Task prompt.
In the entries below, which lines run from the one containing "thumb mcp: (254, 200)" to the one containing "index pip: (448, 400)"? Copy exactly those lines, ends included, and no others.

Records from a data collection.
*** Begin section ***
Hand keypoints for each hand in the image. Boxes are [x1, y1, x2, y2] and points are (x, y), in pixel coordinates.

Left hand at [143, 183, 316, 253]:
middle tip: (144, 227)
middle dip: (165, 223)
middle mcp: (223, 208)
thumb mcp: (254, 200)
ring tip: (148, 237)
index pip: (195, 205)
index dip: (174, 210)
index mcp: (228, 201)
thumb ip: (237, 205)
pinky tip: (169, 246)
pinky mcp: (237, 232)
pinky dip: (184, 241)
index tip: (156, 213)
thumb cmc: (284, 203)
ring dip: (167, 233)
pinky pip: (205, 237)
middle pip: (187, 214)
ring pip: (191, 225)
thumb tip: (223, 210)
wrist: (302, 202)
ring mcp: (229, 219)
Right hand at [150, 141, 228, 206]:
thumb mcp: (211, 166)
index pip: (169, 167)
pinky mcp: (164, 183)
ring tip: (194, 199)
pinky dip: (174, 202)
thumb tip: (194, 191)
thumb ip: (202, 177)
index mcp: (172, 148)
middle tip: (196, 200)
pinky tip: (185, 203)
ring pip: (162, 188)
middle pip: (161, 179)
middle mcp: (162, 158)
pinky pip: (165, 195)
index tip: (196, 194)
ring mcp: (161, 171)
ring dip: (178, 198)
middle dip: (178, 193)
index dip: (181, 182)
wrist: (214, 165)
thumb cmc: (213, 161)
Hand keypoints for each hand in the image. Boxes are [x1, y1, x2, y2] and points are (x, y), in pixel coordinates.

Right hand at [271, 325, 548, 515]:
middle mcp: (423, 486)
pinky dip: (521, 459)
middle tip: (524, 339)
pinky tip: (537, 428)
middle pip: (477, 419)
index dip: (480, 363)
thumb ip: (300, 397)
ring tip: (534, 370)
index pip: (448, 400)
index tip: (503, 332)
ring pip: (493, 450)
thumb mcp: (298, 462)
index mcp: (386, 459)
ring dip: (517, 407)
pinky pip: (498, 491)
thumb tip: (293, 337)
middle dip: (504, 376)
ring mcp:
*** End section ***
Task response.
thumb mcp: (254, 200)
ring tip: (148, 237)
index pip: (195, 205)
index dip: (174, 210)
index mcp: (228, 201)
thumb ip: (237, 205)
pinky tip: (169, 246)
pinky mcp: (237, 232)
pinky dip: (184, 241)
index tip: (156, 213)
thumb cmc: (284, 203)
ring dip: (167, 233)
pinky pip: (205, 237)
middle pip: (187, 214)
ring pip: (191, 225)
thumb tip: (223, 210)
wrist: (302, 202)
ring mcp: (229, 219)
Right hand at [150, 141, 228, 206]:
thumb mcp: (211, 166)
index pip: (169, 167)
pinky mcp: (164, 183)
ring tip: (194, 199)
pinky dip: (174, 202)
thumb tip: (194, 191)
thumb ip: (202, 177)
index mcp: (172, 148)
middle tip: (196, 200)
pinky tip: (185, 203)
ring pip: (162, 188)
middle pip: (161, 179)
middle mcp: (162, 158)
pinky pip: (165, 195)
index tip: (196, 194)
ring mcp: (161, 171)
ring dip: (178, 198)
middle dip: (178, 193)
index dip: (181, 182)
wrist: (214, 165)
thumb cmc: (213, 161)
Hand keypoints for each hand in the image. Boxes are [x1, y1, x2, y2] and points are (x, y), in pixel coordinates.

Right hand at [271, 325, 548, 515]:
middle mcp: (423, 486)
pinky dip: (521, 459)
middle tip: (524, 339)
pinky tip: (537, 428)
middle pip: (477, 419)
index dip: (480, 363)
thumb ip: (300, 397)
ring tip: (534, 370)
index pip: (448, 400)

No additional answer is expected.